Start of TEXT SHOWN
Angry powerpoints to Gettysburg

In the process of installing and setting everything up on my new computer, I see that today’s top post on the WordPress blogs is "Death by Powerpoint" on a blog called "Angry 365 days of the year" (whose author, inevitably, is called Mr Angry). I am not sure why everyone has it in for PP, and still am not after reading Mr Angry’s post and many similar. Be that as it may, here is an extract:

"You get over 7 million hits on Google for Death by PowerPoint but my favourite online resource for showing the horrible potential of PowerPoint to destroy a presentation was done by Peter Norvig.  He has constructed a PowerPoint version of one of the most famous speeches in modern history, Abraham Lincoln’s Gettysburg Address.  This devilspawn software effortlessly reduces one of the most powerful pieces of oratory ever into meaningless drivel with dot points and charts.  Much like every business presentation I’ve ever seen.  Apart from the fact the presentations in question were probably never going to be great oratory in the first place."

The PP Gettysburg sounds intriguing. Maybe I’ll go and look at it one of these days, but I’m still entranced at setting up my pristine, few-hours’-old computer. If you do go there, please drop a line in the comments to say whether it is worth a visit.

Here is a direct link to the Gettysburg PowerPoint Presentation, in case the pasted-in link above does not work.

10 thoughts on “Angry powerpoints to Gettysburg

  1. Here’s a link to an excerpt from Edward Tufte’s essay The Cognitive Style of PowerPoint: Pitching Out Corrupts Within (“. . . the popular PowerPoint templates (ready-made designs) usually weaken verbal and spatial reasoning, and almost always corrupt statistical analysis.” ) that provides some of his reasons for disliking PowerPoint:
    “PowerPoint Does Rocket Science–and Better Techniques for Technical Reports”
End of TEXT SHOWN
**DIRECTIONS:**
• a. Summarize the blog post on PowerPoint and the Gettysburg Address in two sentences.
• b. Write the next part of the blog post on PowerPoint and the Gettysburg Address, starting after its last line.
Start of EXTRACTED RECORDS
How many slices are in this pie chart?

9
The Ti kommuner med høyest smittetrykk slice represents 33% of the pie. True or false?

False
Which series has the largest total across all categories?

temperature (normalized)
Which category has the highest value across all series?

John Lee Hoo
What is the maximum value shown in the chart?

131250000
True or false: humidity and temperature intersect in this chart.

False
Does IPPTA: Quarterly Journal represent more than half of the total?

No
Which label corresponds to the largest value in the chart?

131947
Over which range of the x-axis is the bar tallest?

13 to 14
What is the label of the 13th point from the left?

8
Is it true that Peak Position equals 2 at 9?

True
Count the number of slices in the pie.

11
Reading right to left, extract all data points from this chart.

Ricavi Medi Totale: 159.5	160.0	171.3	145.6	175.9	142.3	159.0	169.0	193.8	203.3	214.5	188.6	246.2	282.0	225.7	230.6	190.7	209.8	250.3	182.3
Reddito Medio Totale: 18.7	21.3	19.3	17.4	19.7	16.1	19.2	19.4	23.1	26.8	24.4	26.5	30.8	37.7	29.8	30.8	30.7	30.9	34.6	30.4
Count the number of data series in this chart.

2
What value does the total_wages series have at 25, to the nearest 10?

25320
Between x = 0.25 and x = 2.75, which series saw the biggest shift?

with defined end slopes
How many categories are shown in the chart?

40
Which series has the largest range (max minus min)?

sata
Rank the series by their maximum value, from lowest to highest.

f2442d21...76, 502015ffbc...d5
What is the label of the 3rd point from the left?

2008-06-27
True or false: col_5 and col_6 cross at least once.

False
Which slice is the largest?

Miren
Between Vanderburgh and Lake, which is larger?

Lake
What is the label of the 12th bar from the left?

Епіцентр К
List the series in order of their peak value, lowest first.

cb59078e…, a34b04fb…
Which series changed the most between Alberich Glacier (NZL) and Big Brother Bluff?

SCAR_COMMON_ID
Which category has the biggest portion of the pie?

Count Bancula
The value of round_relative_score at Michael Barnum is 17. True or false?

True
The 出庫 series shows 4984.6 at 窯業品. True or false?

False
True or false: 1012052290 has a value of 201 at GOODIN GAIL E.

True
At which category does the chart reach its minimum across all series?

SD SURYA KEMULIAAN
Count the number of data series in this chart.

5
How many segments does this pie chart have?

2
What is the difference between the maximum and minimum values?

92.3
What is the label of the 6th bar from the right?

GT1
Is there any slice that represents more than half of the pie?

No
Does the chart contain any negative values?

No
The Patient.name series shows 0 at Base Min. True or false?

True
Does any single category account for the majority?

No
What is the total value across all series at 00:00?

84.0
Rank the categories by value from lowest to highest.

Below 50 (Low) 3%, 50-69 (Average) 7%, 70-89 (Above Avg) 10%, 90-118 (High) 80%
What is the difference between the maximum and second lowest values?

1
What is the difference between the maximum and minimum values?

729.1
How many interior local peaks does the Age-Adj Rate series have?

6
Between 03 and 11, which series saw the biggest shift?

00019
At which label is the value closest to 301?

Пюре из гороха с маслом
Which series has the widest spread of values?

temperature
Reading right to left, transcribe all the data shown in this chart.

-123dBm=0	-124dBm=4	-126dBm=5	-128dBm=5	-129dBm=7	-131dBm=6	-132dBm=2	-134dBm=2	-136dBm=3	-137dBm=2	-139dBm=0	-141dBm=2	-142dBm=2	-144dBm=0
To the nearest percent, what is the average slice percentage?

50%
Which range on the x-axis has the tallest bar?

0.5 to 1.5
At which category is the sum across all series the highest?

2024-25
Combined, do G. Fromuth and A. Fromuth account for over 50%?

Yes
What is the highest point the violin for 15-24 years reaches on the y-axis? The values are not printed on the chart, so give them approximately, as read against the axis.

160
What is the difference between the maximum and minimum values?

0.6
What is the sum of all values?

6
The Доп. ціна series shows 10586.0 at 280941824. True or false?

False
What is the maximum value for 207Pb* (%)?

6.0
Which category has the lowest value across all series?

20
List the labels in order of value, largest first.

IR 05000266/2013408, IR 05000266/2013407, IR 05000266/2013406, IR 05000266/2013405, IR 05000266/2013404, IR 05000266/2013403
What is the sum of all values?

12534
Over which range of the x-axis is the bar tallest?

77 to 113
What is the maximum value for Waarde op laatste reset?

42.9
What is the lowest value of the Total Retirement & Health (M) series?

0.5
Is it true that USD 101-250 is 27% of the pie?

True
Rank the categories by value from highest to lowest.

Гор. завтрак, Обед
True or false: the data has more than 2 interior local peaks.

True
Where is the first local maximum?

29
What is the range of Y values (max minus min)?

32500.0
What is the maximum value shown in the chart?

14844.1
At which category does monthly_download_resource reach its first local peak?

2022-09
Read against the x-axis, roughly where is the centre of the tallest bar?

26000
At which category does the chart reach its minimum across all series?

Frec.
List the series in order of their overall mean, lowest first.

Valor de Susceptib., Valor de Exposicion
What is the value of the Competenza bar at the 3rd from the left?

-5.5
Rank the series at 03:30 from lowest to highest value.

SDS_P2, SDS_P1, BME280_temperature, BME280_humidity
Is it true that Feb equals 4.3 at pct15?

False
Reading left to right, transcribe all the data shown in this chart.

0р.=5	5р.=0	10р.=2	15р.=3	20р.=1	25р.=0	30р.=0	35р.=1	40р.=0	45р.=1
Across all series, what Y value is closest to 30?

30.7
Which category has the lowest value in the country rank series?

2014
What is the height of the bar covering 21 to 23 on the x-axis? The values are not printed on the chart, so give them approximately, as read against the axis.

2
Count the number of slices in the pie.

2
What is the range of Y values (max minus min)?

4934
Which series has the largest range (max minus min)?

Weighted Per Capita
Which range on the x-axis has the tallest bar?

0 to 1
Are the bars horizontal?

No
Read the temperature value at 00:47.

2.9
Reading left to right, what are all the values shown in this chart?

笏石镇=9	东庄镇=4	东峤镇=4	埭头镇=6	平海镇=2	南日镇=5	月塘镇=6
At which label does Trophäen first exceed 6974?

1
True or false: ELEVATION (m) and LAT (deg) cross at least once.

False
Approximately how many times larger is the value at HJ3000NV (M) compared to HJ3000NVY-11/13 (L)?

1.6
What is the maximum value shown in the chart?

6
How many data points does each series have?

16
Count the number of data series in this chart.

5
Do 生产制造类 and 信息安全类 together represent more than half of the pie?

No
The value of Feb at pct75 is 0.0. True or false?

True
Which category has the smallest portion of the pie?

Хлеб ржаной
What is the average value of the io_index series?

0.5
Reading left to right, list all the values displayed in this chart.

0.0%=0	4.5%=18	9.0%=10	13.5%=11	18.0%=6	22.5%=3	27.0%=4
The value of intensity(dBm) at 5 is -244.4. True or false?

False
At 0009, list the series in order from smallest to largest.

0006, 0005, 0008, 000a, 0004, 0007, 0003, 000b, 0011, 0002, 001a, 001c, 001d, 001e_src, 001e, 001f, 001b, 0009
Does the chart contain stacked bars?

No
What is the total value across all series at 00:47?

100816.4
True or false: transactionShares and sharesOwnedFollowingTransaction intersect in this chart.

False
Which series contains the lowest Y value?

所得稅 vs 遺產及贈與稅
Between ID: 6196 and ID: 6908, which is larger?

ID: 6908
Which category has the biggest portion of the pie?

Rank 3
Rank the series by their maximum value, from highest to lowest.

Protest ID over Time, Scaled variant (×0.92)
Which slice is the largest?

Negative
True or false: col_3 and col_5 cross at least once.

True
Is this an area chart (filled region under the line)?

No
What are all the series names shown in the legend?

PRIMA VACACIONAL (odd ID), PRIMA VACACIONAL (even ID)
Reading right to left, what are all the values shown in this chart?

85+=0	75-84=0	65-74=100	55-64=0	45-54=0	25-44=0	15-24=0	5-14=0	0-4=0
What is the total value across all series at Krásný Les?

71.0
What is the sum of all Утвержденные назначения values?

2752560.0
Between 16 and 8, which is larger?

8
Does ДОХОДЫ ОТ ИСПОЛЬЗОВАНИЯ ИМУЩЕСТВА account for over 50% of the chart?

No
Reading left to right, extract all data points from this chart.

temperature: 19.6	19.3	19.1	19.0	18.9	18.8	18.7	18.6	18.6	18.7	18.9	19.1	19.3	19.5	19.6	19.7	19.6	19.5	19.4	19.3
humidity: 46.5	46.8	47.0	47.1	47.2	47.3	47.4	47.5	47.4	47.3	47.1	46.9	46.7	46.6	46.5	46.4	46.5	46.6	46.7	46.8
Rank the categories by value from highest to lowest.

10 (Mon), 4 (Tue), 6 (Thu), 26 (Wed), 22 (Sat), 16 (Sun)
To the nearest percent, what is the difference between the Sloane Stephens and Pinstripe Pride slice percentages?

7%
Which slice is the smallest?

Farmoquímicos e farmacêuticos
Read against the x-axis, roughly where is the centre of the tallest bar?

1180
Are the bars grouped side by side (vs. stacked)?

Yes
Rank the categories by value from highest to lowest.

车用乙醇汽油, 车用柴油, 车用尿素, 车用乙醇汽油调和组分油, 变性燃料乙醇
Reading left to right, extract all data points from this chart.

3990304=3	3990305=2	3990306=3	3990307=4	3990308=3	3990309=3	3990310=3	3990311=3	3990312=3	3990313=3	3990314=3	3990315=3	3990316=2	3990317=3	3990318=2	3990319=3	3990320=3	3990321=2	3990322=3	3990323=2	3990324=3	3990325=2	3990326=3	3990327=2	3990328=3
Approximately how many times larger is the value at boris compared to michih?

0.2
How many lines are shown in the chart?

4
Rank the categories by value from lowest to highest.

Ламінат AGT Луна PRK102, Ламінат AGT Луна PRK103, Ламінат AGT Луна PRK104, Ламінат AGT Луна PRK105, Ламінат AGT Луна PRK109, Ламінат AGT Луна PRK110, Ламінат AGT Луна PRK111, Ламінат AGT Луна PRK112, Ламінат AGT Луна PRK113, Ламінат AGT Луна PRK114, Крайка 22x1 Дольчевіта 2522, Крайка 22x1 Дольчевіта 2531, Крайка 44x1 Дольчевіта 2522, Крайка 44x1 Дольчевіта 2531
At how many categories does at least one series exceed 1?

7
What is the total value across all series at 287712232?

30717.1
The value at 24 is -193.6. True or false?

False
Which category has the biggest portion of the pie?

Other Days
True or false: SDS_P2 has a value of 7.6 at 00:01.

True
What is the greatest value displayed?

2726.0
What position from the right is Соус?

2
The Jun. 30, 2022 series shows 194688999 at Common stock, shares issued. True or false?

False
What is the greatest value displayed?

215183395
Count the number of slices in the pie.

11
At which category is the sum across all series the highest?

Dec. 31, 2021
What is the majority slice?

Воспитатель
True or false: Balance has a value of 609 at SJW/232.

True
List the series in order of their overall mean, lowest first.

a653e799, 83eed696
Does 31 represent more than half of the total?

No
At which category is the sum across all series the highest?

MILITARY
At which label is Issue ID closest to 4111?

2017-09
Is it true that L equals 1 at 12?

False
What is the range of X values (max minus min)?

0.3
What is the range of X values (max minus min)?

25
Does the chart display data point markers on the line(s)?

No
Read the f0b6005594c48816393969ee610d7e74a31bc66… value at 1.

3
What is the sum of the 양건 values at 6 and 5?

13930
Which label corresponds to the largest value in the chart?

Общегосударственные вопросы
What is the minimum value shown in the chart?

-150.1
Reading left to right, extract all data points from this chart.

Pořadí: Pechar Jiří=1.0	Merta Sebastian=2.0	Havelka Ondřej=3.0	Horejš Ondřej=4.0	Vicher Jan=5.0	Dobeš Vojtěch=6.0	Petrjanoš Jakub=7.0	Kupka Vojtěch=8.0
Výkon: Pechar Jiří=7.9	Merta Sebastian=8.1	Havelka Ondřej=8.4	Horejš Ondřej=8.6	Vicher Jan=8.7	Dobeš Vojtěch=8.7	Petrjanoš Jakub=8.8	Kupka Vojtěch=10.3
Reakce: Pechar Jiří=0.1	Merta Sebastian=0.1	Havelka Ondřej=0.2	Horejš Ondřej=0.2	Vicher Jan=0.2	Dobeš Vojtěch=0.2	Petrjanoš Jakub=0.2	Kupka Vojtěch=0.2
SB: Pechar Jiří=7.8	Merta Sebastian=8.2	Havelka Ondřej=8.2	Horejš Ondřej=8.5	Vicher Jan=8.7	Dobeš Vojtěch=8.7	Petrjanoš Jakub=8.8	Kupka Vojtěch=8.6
End of EXTRACTED RECORDS
**RESPONSES PER TASK:**
• a. While setting up a new computer, the writer sees a top WordPress post called "Death by Powerpoint" by Mr Angry. The writer quotes its praise of Peter Norvig's PowerPoint version of Lincoln's Gettysburg Address for reducing great oratory to drivel, and asks readers who look at it to say in the comments whether it is worth a visit.

• b.
    This page also includes responses to the excerpt and Mr Tufte’s replies.

  2. Ah, the famous (in our house) Edward Tufte of “Visual Display of Quantitative Information”.
    I guess I would say to Mr Angry that the Gettysburg address is not a business presentation. Horses for courses. But who am I to judge?

  3. I think the hatred against PP is highly overdone. Yes, an excellent speech is better than a lousy PowerPoint Presentation. What a shock. But not everyone is good at giving presentations and PP can help a speaker keep on track and help them make all the points they need to make. And since most people are fairly poor at public speaking, this is a good thing. But if you are good enough to give the Gettysburgh Address, you can probably skip PowerPoint.

  4. I did try to make it clear that it was misuse of PP that was the problem although I was also having a bit of fun attacking the software. Some of the comments I receive are very eloquent in the way they describe their experiences but the general consensus seems to be that it’s poor use of PP that’s the problem more than PP itself.

  5. Hello Mr Angry, thank you so much for popping over. I am honoured that WordPress’s most popular blogger-for-a-day has paid a visit.
    I’ve seen some good and some bad PPts, I agree. But I hold to my views about Susan 😉

  6. My husband once had a boss who was universally loathed and since he couldn’t be bothered to assemble his own powerpoint presentation he told some underlings to do it for him. Revenge was sweet, as they say. They incorporated every visual and audio effect they could find and about 5 seconds into the presentation the place was in uproar. He always did his own presentations after that. I think powerpoint is wonderful.

  7. Good one, Clare, I will have to remember that trick. But of couse I would never dream of playing it on my own lovely boss, of course — who is in any event far more adept at PPT than I.